- _EXERCISE PROMPT_:
Repeat each record word for word. Leave nothing out.

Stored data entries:
· · · · ·
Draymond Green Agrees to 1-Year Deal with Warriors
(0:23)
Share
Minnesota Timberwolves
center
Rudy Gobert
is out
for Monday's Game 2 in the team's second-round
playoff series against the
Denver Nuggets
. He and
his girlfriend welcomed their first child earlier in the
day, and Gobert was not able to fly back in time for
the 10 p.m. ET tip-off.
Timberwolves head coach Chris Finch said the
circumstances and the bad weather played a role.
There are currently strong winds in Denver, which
· · · · ·
- _WRITTEN RESPONSE_:
Draymond Green Agrees to 1-Year Deal with Warriors
(0:23)
Share
Minnesota Timberwolves
center
Rudy Gobert
is out
for Monday's Game 2 in the team's second-round
playoff series against the
Denver Nuggets
. He and
his girlfriend welcomed their first child earlier in the
day, and Gobert was not able to fly back in time for
the 10 p.m. ET tip-off.
Timberwolves head coach Chris Finch said the
circumstances and the bad weather played a role.
There are currently strong winds in Denver, which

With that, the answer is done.